You can examine the docs [1] or source for Six, a compatibility shim. Whether
or not you choose to use Six in your code -- adding another dependency -- a
quick glean of the docs should familiarize you with how the two versions are
different.

[1] [http://pythonhosted.org/six/](http://pythonhosted.org/six/)

------
svennek
Three... 2 is dying (and should be!)

As for resources, you can already program, so ... Browse the manual (it is
quite good), look at some pythonic* style videos* _, browse the giant standard
library and do some stuff with it... (the last part is key)

_ = yes, that is a genuine keyword, that can be googled and youtubed.. * * =
this is good [https://www.youtube.com/watch?v=wf-
BqAjZb8M](https://www.youtube.com/watch?v=wf-BqAjZb8M)

As for "2 works as good as 3", yes, if you only care about English text.

Bytes are what is on the disk, byte value 229 could be "å" (in latin1) , "ĺ"
in latin2, or different things in other encodings... Only the lower 127 are
"standard" (unless you are in EBCDIC on a mainframe where code 78 is "+"
instead of "N")..

If you know the encoding of the bytes (i.e. what language/text type are they),
you can "decode" the bytes to a string type, which is unicode glyphs (not
utf8, which is also a byte encoding)... When you want to get back to bytes,
you just encode it again....

I don't get it, why people find it so hard...

------
TheAlchemist
Python 3. It's a no brainer. Python 2 support will stop soon (2020). Yes there
is a huge code base out there that's in Python 2 so many companies will stick
to that. But eventually, they will move on, no other choice.

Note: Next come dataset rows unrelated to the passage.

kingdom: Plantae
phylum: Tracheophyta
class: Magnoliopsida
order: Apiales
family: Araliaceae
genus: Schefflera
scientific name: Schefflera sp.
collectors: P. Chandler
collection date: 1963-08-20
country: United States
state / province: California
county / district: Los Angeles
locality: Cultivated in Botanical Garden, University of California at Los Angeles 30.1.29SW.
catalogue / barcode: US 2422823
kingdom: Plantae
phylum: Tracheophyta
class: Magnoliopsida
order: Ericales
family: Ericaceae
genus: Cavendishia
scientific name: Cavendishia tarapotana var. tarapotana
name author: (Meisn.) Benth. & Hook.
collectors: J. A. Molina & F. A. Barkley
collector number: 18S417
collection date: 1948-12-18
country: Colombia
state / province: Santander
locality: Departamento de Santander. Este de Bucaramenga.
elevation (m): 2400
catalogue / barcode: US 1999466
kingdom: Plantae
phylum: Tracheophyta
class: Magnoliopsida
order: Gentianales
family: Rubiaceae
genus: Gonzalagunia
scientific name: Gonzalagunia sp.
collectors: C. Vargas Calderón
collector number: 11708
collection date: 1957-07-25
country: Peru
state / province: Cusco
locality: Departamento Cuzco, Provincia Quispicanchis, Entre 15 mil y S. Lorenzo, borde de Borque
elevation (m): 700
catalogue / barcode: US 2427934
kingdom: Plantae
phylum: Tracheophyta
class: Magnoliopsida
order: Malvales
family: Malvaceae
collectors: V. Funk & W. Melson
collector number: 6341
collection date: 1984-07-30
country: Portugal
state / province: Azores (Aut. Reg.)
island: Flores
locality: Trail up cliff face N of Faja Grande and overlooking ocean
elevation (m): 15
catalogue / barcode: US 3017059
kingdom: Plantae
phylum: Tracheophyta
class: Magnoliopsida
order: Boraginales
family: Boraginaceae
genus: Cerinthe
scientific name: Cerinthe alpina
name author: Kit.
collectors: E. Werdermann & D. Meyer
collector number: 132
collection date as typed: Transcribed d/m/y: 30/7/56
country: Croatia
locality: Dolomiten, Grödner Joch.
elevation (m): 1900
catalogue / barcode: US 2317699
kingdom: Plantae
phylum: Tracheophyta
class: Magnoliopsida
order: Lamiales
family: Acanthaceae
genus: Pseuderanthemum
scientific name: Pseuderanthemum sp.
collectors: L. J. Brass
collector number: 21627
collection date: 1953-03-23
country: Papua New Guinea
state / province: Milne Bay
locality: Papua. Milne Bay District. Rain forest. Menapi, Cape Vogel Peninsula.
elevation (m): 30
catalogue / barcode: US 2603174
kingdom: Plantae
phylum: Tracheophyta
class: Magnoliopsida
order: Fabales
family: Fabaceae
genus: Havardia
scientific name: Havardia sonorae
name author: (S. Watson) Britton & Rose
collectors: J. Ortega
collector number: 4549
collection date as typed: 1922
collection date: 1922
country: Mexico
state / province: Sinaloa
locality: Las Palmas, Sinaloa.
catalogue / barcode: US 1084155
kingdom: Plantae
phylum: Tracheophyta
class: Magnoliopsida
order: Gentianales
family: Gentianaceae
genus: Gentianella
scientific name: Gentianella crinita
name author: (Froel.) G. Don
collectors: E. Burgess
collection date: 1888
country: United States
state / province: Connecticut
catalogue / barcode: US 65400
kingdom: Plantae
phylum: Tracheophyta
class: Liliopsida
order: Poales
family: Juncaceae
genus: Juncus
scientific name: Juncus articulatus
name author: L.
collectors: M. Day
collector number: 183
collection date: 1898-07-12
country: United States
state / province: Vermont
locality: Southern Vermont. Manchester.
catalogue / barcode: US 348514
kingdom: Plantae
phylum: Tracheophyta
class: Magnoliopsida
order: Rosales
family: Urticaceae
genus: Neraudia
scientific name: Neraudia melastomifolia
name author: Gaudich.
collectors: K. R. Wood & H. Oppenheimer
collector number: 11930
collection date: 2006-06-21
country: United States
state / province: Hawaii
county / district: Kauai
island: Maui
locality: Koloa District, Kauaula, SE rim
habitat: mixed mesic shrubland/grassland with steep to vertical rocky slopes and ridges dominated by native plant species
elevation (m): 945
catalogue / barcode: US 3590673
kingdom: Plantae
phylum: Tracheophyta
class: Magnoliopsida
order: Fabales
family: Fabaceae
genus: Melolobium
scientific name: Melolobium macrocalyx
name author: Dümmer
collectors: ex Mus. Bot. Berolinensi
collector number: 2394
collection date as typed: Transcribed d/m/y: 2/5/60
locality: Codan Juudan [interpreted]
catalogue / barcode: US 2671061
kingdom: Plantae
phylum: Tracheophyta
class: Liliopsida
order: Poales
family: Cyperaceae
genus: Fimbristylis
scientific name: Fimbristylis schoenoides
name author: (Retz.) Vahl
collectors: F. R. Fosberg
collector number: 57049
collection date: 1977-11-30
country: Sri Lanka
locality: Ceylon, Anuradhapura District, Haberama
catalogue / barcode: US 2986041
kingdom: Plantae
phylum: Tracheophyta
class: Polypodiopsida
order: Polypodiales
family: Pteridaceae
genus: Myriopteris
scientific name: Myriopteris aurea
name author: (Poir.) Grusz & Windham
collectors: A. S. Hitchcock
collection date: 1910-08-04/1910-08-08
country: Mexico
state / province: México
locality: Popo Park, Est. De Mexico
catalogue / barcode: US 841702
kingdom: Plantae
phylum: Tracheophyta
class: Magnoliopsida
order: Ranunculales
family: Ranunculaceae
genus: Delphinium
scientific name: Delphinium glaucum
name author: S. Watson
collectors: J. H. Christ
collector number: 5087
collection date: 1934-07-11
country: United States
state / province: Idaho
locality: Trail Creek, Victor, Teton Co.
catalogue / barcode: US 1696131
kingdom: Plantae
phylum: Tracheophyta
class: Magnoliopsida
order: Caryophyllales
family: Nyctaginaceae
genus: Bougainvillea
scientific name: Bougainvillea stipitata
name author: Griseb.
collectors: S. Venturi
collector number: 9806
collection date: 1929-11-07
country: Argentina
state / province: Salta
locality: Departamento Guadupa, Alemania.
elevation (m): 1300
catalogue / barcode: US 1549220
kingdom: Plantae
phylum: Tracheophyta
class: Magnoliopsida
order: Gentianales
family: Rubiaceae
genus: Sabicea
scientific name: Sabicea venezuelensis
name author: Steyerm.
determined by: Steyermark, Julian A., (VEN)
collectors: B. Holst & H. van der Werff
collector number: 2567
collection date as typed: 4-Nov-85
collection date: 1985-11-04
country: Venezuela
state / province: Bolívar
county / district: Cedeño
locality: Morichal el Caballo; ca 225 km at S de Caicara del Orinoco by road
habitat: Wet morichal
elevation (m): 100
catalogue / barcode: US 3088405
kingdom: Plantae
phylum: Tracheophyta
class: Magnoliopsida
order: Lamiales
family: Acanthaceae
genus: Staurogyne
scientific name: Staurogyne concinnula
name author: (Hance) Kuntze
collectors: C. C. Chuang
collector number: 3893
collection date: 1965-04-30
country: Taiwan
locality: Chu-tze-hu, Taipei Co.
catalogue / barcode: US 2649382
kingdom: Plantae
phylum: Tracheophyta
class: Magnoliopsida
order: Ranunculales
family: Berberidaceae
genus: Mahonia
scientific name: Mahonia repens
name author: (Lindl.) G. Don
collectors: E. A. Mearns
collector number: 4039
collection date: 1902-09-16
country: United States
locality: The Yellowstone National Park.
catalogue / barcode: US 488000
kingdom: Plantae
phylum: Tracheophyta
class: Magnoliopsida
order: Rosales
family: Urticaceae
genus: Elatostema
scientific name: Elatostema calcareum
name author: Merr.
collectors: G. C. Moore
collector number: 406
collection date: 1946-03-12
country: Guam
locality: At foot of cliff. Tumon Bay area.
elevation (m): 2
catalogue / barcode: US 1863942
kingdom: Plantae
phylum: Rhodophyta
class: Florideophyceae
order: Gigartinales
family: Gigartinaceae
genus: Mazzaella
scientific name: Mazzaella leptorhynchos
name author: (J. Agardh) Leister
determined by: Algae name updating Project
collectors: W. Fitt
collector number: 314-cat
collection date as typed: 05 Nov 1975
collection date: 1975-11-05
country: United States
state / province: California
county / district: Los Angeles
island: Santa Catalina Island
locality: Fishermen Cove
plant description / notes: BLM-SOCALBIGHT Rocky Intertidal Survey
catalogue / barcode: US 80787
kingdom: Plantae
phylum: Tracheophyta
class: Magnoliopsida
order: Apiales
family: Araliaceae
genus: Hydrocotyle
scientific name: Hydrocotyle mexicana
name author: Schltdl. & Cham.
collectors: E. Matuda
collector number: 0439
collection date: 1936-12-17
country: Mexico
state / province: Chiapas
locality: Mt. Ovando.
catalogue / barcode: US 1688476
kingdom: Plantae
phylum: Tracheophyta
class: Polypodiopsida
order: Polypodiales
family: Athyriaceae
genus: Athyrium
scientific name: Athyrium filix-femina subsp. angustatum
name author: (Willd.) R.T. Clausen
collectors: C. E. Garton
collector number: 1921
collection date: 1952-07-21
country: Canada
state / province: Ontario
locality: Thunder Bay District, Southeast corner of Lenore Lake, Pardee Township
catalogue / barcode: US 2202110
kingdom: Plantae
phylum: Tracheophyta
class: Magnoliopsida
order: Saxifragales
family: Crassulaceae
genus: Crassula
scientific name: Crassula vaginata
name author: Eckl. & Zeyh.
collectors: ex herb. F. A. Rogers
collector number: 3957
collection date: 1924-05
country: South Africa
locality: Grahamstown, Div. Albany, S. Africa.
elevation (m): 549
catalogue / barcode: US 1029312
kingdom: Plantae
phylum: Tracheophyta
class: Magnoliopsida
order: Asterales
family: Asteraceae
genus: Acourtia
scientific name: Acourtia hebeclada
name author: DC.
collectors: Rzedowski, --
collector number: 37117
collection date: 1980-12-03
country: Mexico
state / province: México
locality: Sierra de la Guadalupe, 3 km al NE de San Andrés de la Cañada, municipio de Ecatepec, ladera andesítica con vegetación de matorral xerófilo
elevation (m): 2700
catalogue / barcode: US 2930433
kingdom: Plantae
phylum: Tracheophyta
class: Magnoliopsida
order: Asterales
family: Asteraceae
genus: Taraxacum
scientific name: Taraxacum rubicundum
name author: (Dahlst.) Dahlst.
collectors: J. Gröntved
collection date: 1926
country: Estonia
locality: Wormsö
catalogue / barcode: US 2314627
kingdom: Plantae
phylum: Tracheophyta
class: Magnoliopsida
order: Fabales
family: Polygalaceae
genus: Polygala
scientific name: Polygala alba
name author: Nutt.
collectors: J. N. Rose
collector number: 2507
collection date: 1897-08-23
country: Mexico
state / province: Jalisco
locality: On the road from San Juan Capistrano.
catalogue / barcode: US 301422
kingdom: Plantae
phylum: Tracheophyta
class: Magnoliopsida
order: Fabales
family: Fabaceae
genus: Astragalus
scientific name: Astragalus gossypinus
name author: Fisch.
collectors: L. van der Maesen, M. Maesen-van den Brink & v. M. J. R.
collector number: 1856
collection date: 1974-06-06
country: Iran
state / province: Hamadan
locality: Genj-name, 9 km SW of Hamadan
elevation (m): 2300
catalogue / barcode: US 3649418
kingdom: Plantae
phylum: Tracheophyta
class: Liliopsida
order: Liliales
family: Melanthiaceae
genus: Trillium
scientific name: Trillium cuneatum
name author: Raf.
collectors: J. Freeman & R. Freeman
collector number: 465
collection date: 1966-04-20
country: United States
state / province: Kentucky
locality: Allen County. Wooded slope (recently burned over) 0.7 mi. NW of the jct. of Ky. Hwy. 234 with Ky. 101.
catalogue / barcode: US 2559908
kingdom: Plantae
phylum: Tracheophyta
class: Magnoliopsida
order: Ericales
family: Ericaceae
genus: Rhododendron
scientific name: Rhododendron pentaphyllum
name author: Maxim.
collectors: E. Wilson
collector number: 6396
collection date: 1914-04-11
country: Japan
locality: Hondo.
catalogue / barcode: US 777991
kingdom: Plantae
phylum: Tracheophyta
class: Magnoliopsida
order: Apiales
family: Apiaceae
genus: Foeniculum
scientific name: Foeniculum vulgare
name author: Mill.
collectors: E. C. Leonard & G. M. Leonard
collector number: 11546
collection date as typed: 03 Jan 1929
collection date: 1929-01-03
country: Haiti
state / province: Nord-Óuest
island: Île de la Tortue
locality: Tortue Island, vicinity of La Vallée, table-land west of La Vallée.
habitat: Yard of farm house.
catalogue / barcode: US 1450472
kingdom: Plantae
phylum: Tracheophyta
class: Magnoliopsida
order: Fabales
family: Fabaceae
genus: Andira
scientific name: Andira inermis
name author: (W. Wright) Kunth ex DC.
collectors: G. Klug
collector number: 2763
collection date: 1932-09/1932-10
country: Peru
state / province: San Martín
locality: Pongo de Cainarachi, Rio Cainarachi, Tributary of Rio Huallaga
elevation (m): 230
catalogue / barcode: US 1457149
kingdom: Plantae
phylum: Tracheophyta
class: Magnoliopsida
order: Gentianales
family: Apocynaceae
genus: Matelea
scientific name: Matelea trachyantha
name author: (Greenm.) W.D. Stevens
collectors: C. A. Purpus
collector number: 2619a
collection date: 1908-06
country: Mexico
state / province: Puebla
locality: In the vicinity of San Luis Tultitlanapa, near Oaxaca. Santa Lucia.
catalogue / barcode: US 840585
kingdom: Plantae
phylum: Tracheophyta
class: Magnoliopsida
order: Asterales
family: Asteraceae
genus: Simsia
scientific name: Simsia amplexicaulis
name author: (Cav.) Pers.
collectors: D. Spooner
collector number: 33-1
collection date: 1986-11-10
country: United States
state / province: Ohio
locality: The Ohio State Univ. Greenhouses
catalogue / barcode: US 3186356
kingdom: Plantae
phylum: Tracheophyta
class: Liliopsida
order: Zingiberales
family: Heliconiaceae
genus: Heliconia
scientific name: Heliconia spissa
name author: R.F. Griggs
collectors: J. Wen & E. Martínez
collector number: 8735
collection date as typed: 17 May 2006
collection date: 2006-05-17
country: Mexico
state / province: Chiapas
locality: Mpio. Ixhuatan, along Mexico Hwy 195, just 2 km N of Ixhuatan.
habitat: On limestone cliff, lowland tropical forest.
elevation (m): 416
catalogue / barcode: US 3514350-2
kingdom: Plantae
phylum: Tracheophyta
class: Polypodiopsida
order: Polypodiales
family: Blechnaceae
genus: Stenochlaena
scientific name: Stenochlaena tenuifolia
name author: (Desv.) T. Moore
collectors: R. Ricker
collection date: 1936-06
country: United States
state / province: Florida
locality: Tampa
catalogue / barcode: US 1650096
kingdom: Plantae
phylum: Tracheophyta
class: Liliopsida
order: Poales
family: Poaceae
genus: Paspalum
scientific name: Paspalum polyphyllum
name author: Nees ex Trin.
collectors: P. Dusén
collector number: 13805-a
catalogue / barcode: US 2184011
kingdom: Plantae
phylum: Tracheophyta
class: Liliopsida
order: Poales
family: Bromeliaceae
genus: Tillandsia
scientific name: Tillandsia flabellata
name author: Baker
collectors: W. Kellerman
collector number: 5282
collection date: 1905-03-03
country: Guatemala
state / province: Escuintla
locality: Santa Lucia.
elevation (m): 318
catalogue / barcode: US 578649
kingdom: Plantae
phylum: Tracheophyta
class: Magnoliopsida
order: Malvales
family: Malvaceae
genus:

PS. They are quite similar actually.

------
devnonymous
Learn Python 3 and its differences from Python 2. In practice there won't be
many that you'll encounter. Although you might encounter the same issues
(small subset of differences) repeatedly when dealing with Python 2 modules.

------
stonemetal
Learn 3. There is no point in learning a legacy system unless you need to
support a legacy project. Even then start with 3 then learn the couple of
things you need to do to support the older system.

------
detaro
Python 3, but you'll find quite quickly that you can work with both easily and
examples etc you find online are generally easily translated.